Court File and Parties
COURT FILE NO.: 1 6-0000131-00BR DATE: 20160712 ONTARIO SUPERIOR COURT OF JUSTICE
B E T W E E N : HER MAJESTY THE QUEEN – and – MOHAMMAD HANSA
Counsel: Daniel Brandes, for the Crown Nader Hasan and Carlo Di Carlo, for the accused
HEARD: July 7, 2016
M. DAMBROT J. :
[1] The accused was ordered detained in custody after a judicial interim release hearing in relation to charges of attempt murder, aggravated assault and other related offences by a justice of the peace on April 14, 2016. He brings this application for a review of the detention order.
[2] In addition, after the accused commenced this application, he was charged with obstructing a peace officer, personation with intent and public mischief arising out of an incident on February 8, 2016. On that occasion, it is alleged that the accused was stopped by a police officer for speeding. He identified himself as his brother to keep the officer from knowing that he was driving while his licence was suspended. As a result, a speeding conviction and a conviction for failure to surrender his licence were registered against his brother.

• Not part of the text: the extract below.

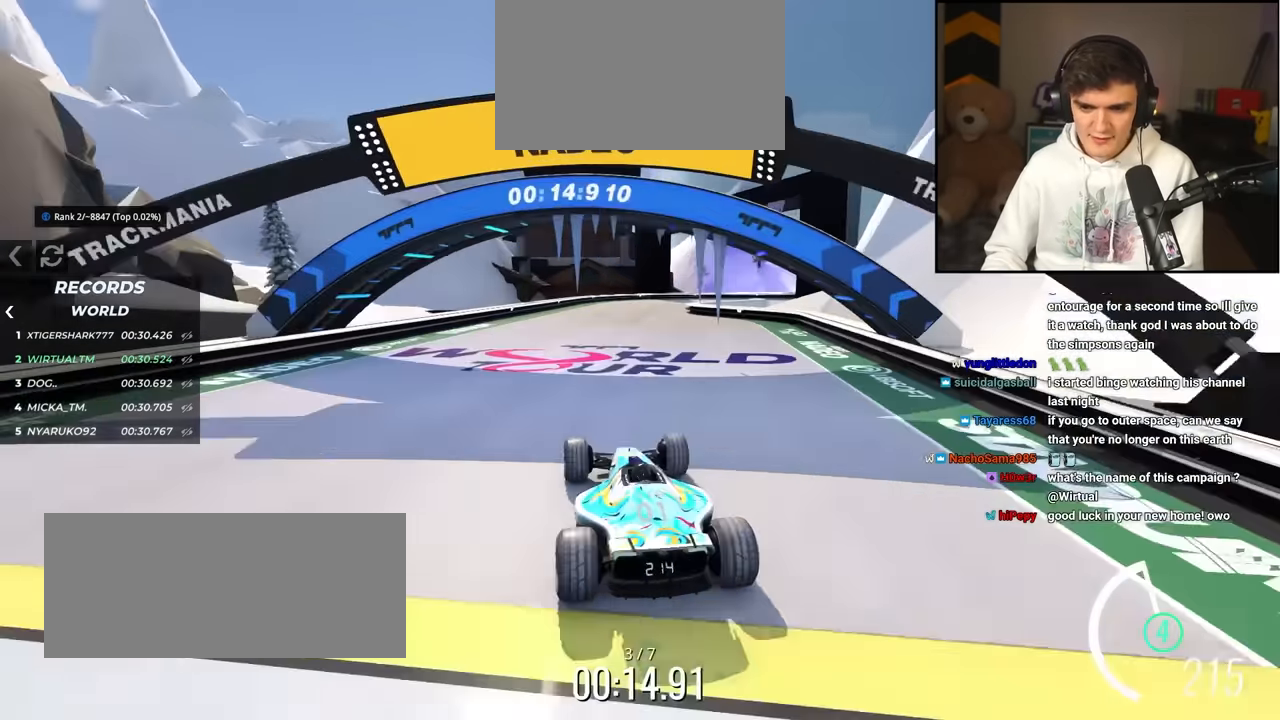
{"keys": ["right", "up"], "events": [[334, "left", "up"], [434, "right", "down"]]}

[3] In order that all of his outstanding charges could be dealt with together, he consented to a detention order on the later charges and applies for a review of that detention order as well.
Background
[4] Hamzah Shaikh was a drug dealer. John Zikos sold marihuana and cocaine on his behalf. On March 27, 2016, Zikos organized a meeting between Shaikh and an unidentified man in a parking lot near Highway 401 and Kennedy Road in Toronto to facilitate the sale by Saikh of nine ounces of cocaine to the man. Shaikh arrived in a Jeep with a second man, and Zikos and the purchaser arrived in a second vehicle. Saikh, Zikos and the purchaser met as planned, while the second man remained in the Jeep. Shaikh handed the cocaine to Zikos, who handed it to the purchaser. The purchaser then handed a package to Zikos that was supposed to contain $15,700 as payment for the cocaine. The purchaser then fled with the cocaine. When Zikos opened the package, it contained empty CD cases, but no money. This transaction was recorded on videotape.
[5] Shaikh took Zikos into the Jeep, and the three men chased after the purchaser, but were unable to apprehend him. Sheikh and the second man then abducted Zikos. They drove to a Metro supermarket just across the 401 from the location where the drug transaction took place, where two additional men entered the vehicle. The Crown alleges that one of the two men was the accused.

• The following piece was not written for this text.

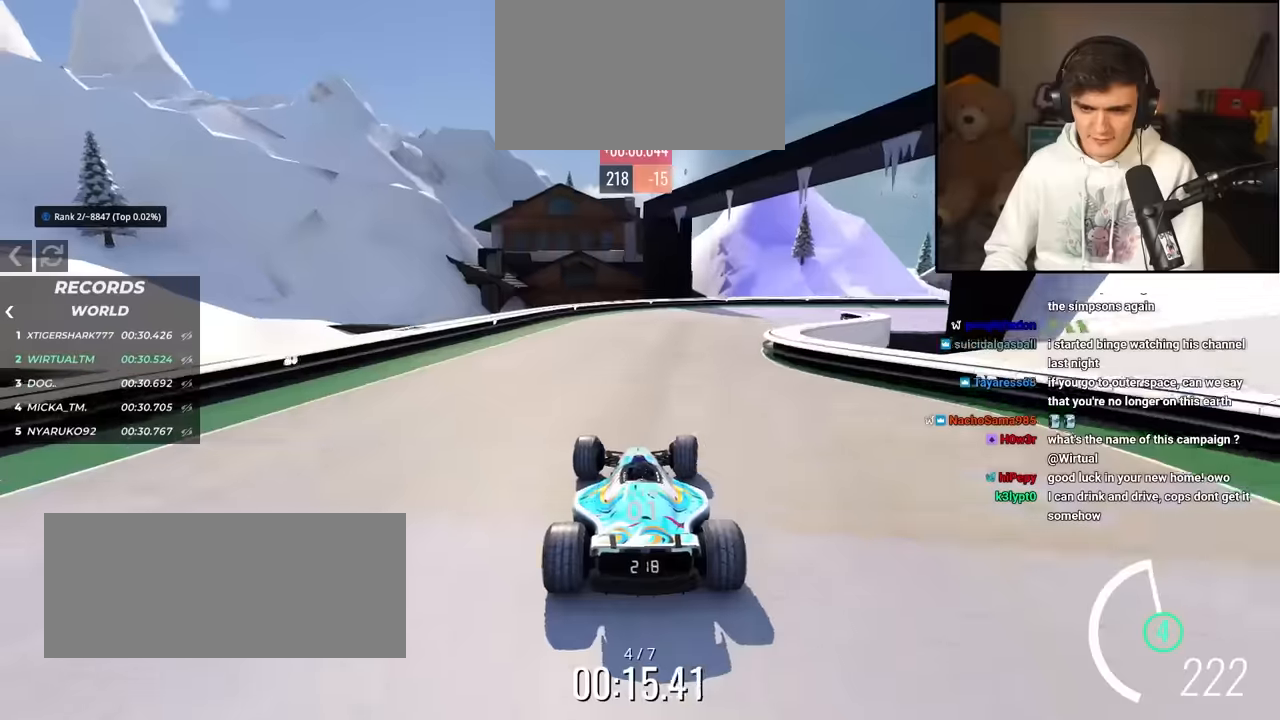
{"keys": ["up"], "events": [[217, "right", "up"], [300, "right", "down"], [500, "right", "up"]]}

[6] Sheikh and his associates then drove Zikos to the waterfront of Lake Ontario near Cherry Beach where they met up with two more men, one of whom was Shaikh’s supplier. All of the men viciously attacked Zikos and began beating him, and demanded that he pay them $14,000 to compensate them for the lost cocaine. They told him that if he didn’t come up with the money he was dead.
[7] Using his cell phone, Zikos was able to persuade a friend to bring the money. The kidnappers spoke to the friend, and told him that Zikos would be killed if he didn’t comply. The friend did in fact drop the money off at an agreed upon location, but when Shaikh arrived to pick it up, he observed another vehicle belonging to an unrelated individual nearby. He believed that this was the police, and abandoned the money.
[8] Sheikh returned to the waterfront, enraged, and he and his friends resumed beating Zikos with their fists, a baton or a pipe, and pieces of rock and broken concrete for a period of three hours. One of then tried to rip his ear off repeatedly. To say that the beating was severe is a gross understatement. The men also burned Zikos with cigarettes and attempted to poke his eyes out.
[9] Finally, the men took $1,000 in cash from Zikos as well as his cell phone, his wallet and his identification, stripped him down to his underwear and told him that if he survived and didn’t pay the money by that evening they would kill his family. They then threw him in the lake and left him for dead.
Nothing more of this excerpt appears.